Since X returned to Twitter in October 2022, the billionaire has reversed multiple legacy account bans, including welcoming back notorious white supremacists and neo-Nazis. Combined with the policy changes Musk has pushed for in areas such as content moderation, account verification, and advanced features like prioritizing posts from paid accounts, the result is a polarized speech platform where it becomes increasingly difficult to distinguish truth from lies, and where Where the tone of posts often leans toward conversational anger (or worse).

CCDH believes this was intentional; it was a deliberate strategy by Musk to profit from the tragedy. It accuses him of embracing hateful accounts and configuring income.

Six of the 10 accounts it surveyed had X’s subscription feature enabled, meaning their followers could pay them to access additional content.The report also documented a post In early October, Hinkle shared a screenshot in which he appeared to have earned $550 in ad revenue in one month — profiting directly from engagement driven by hateful posts.

In separate findings, the CCDH said analysis of accounts showed that even critical retweets — such as quote-unquote tweets condemning hateful content — increased their visibility and impact (and potentially increased revenue opportunities). According to the report, such critical retweets have an impact of up to 28% on hateful posts, suggesting that this number is a conservative estimate as it does not take into account X’s own algorithmic response to these retweets, which further amplifies content designed to harvest more More engagement to earn advertising profits.

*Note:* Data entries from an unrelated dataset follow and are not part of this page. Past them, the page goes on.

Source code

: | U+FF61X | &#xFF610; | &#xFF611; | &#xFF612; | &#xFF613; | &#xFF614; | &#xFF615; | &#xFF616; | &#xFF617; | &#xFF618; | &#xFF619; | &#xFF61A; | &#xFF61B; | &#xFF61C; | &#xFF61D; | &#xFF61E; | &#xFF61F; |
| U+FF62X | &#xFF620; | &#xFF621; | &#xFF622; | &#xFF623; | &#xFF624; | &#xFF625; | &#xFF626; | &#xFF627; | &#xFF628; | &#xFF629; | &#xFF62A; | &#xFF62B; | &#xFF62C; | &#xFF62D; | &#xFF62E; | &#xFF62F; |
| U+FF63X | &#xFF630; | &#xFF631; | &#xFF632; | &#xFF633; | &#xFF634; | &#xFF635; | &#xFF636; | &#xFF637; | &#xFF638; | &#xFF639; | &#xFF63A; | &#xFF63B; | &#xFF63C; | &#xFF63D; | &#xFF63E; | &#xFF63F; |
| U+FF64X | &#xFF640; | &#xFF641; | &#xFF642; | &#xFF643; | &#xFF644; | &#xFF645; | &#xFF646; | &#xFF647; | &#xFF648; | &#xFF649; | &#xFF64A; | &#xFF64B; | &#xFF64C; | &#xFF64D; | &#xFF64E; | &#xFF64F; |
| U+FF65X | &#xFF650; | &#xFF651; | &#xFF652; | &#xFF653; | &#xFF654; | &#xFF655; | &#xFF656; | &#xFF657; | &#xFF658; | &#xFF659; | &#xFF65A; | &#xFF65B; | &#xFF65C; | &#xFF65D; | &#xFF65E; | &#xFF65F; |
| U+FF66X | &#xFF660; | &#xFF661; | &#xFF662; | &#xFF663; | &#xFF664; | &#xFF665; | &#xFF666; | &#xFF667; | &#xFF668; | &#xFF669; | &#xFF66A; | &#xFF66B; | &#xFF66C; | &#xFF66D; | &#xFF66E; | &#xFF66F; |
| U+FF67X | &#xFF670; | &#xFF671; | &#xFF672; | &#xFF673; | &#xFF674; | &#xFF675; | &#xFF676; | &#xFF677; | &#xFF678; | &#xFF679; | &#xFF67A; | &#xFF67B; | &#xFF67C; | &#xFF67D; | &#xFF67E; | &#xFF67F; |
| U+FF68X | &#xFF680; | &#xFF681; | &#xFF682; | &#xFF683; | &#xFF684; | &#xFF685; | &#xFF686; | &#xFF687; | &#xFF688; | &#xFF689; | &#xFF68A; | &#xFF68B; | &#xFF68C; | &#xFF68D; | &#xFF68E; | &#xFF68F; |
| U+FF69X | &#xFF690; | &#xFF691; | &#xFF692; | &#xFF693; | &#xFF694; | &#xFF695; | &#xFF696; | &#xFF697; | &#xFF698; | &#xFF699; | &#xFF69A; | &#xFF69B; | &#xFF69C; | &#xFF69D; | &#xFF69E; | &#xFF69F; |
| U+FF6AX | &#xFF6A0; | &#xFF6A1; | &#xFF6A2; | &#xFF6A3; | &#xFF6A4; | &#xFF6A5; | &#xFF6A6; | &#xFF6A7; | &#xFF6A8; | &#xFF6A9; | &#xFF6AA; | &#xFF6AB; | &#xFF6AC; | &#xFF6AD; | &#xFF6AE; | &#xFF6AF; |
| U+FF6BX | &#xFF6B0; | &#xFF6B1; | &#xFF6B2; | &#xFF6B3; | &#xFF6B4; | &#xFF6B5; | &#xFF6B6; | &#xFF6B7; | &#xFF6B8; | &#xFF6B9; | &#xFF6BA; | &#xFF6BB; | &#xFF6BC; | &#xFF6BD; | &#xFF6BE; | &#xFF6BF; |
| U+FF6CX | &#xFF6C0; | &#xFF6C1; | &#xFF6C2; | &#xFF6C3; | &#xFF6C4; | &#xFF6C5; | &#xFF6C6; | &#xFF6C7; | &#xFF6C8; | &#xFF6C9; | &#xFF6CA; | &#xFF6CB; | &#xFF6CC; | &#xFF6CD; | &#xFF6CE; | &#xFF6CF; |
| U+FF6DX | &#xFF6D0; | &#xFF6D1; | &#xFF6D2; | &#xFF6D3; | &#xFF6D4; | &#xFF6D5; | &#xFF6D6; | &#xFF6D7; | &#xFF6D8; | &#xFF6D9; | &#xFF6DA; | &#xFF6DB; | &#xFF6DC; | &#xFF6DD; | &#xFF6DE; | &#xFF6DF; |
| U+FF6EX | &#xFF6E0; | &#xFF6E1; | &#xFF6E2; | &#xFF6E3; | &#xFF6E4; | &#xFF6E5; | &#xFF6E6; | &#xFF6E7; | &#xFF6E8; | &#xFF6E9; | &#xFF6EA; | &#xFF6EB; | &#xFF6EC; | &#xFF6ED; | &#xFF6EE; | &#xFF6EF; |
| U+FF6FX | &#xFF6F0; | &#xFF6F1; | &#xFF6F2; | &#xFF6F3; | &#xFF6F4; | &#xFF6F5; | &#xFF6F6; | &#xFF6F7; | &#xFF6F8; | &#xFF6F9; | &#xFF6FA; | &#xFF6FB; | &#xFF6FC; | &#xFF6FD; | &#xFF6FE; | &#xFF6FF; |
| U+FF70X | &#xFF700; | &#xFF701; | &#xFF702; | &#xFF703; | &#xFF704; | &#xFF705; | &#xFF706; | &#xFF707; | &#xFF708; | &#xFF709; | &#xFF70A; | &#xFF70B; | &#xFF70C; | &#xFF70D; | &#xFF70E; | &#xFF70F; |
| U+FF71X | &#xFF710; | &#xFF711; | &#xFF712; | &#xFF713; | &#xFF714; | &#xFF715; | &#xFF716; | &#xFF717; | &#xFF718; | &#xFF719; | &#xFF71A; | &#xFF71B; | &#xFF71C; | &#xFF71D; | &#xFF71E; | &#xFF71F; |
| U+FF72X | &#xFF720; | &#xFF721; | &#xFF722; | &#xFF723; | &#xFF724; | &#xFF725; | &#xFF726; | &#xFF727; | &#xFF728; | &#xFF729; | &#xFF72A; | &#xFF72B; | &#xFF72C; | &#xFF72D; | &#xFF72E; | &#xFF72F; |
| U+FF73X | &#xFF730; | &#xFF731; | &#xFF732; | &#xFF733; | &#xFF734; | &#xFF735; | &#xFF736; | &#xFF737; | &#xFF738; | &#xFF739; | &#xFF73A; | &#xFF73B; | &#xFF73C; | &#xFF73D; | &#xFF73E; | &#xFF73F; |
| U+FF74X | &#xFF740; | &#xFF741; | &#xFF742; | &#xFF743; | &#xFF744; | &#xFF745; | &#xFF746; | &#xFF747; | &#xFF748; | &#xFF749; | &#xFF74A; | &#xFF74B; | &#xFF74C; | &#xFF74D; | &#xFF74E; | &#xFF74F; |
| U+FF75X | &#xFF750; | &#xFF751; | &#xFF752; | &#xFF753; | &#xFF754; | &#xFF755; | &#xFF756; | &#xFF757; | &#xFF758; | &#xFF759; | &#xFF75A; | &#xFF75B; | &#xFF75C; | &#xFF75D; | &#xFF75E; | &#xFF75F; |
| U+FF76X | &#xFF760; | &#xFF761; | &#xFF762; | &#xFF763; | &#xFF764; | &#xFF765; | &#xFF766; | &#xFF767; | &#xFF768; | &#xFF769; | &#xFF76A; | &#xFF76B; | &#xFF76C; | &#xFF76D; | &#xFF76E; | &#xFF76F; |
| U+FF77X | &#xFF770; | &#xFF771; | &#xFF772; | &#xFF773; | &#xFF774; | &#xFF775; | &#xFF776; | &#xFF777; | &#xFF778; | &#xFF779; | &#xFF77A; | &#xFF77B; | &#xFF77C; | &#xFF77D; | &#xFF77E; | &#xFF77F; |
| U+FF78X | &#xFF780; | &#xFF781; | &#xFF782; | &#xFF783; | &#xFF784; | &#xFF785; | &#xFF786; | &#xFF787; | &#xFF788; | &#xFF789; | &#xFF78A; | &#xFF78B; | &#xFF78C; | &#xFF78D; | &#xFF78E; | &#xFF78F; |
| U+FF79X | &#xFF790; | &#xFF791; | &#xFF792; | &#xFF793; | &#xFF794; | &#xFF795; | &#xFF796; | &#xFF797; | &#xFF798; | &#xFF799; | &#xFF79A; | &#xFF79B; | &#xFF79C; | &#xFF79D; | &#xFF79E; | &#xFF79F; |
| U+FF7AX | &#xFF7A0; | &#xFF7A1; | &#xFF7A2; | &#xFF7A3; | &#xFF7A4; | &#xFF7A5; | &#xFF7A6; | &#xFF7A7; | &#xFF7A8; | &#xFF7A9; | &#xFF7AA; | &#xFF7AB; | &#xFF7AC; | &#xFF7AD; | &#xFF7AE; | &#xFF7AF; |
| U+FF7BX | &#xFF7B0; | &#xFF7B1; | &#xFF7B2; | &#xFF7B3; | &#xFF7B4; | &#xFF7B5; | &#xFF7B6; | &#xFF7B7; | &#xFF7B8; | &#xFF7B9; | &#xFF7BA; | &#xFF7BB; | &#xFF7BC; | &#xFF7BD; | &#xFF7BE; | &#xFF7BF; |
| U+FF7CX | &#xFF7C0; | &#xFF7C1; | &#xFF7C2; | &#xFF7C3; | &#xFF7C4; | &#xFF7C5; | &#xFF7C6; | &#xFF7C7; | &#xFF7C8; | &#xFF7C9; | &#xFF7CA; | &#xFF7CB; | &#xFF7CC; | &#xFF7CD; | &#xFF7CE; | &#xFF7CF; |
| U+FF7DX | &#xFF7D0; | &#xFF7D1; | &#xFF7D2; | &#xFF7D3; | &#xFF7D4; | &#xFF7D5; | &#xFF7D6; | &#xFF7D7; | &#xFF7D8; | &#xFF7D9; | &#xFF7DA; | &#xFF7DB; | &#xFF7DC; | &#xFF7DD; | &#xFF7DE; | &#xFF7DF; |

Ad-funded business models that earn revenue based on user engagement ultimately drive this mechanism of antisocial outrage. In X’s case, Musk’s erratic behavior alienated some advertisers. But that’s not all: CCDH found that all of the tracked accounts were running ads alongside their hateful posts. “We found ads for Oreo, the NBA, the FBI and even X itself placed near hateful posts,” it wrote.

“Under Elon Musk, X appears to be pursuing a strategy of hosting as much controversial content as possible,” a CCDH spokesperson told TechCrunch in response to questions about the study. “We are aware of this controversial content Content can be addictive, not just for users who agree with it, but also for users who criticize it. The potential benefit of Brands are willing to pay for ads that may appear near toxic content.”

“Our report studied accounts that grew dramatically despite posting false or hateful content, suggesting that posting such content did not impede the growth of X. This is not unique to the Israel-Gaza conflict, but it is part of the problem The latest example. Our previous research into the accounts that Musk restored after taking over Twitter showed that income.”

Commenting on the report, CCDH CEO and founder Imran Ahmed added in a statement: “The public and advertisers need to know more about X and ‘influencers’ who spread hate symbiotic and profitable relationship between them. Lawmakers must take action to increase transparency and accountability on platforms and allow these companies to be held accountable for harming the civil rights and safety of Jews, Muslims and other minority groups.”

Musk has previously claimed that hate speech has declined on his watch, but early research from CCDH debunked his claims.

X is currently investigated in the EU due to a series of acts of violating the EU’s online governance and content audit system, including responses to illegal content (may include hatred of hatred). Penalties for confirmed violations of the EU Digital Services Act can reach up to 6% of global annual turnover.